Professor D. J. Back, Department of Pharmacology & Therapeutics, University of Liverpool, Ashton Street, Liverpool L69 3GE. Tel.: 0151 7945547; Fax: 0151 794; E-mail:


Aims  Methadone is predominantly metabolized by cytochrome P450 3A4 and the non nucleoside reverse transcriptase inhibitor (NNRTI) efavirenz is a recognized inducer of this enzyme. We evaluated the pharmacokinetics of methadone in the presence and absence of efavirenz when administered to HIV infected patients with a history of injection drug use (IDU).

Methods  Eleven patients on stable methadone maintenance therapy, due to commence antiretroviral therapy (ART), participated in this study. Steady state methadone kinetic profiles were obtained on two occasions 0, 1, 2, 3, 4, 5, 6, 7, 8 and 24 h post dosing. Following centrifugation, separated plasma was heated at 58 °C for 30 min to inactivate HIV and stored at −80 °C until methadone analysis by high performance liquid chromatography.

Results  When combined with efavirenz there was a marked decrease in the maximum plasma concentration (Cmax) of methadone from 689 (range 212–1568) to 358 (range 205–706) ng ml−1, P = 0.007 : 95% confidence interval (CI) 112–549. The mean area under the methadone concentration curve 0–24 h (AUC(0,24 h)) was also significantly reduced from 12341 (range 3682–34147) to 5309 (range 2430–10349) ng ml−1 h in the presence of efavirenz, P = 0.012 : 95% CI 1921–12143. Nine patients described symptoms of methadone withdrawal and received a dose increase. Although methadone AUC(0,24 h) was reduced by over 50% following efavirenz the mean increase in methadone dose required was 22% (range 15–30 mg).
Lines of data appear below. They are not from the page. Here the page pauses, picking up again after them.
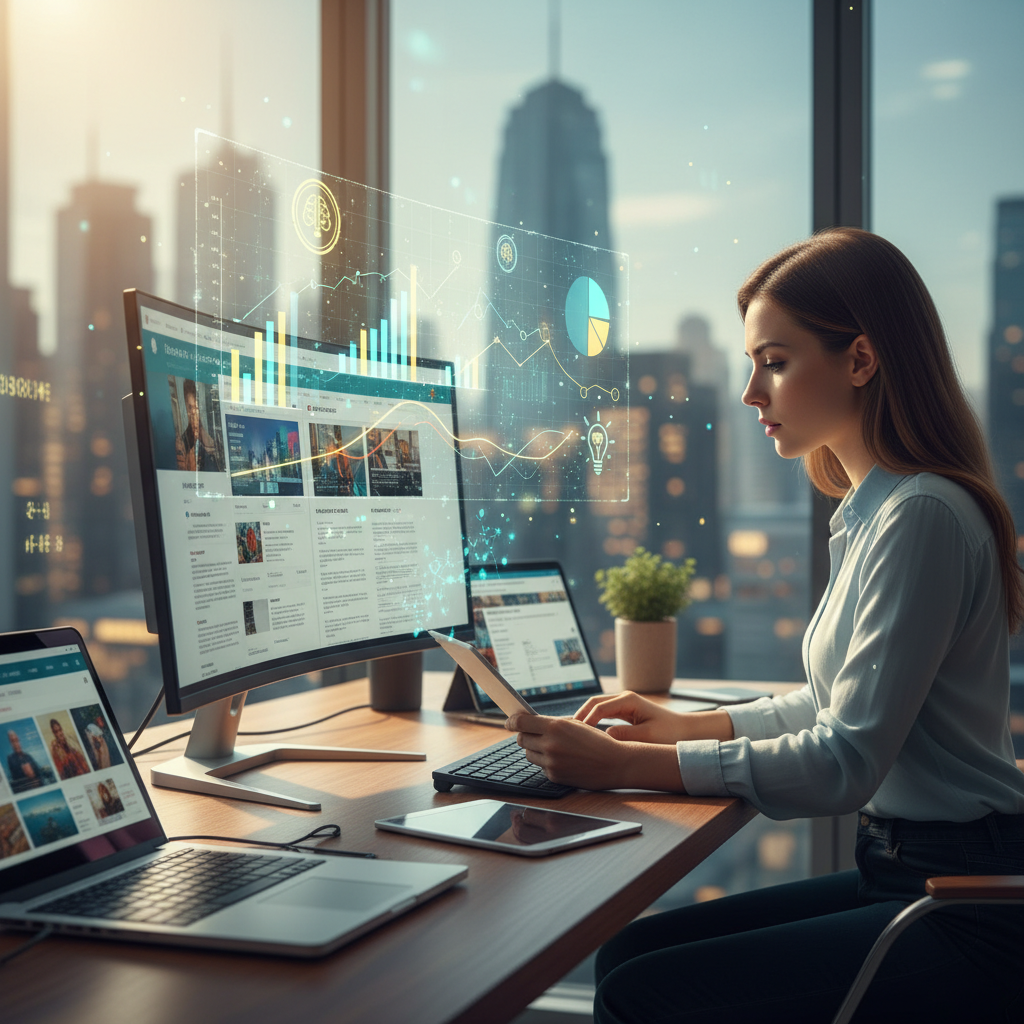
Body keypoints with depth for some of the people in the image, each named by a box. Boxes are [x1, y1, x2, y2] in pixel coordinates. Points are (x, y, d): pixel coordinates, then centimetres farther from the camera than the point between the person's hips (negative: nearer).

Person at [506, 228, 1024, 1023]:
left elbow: (846, 762, -22)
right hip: (900, 872, 9)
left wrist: (629, 765, -20)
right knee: (630, 950, 2)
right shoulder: (873, 510, 12)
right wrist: (688, 726, 10)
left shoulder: (921, 517, -19)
Conclusion  The inclusion of the NNRTI efavirenz in once daily ART for HIV patients with a history of IDU receiving methadone maintenance results in a significant reduction in methadone plasma concentrations mediated by enzyme induction. It is important to distinguish efavirenz neurological effects which were observed between days 1–5 of therapy from symptoms of methadone withdrawal which occurred from day 8 onwards. The dose of methadone was adjusted by increments of 10 mg to counteract the efavirenz inducing effect.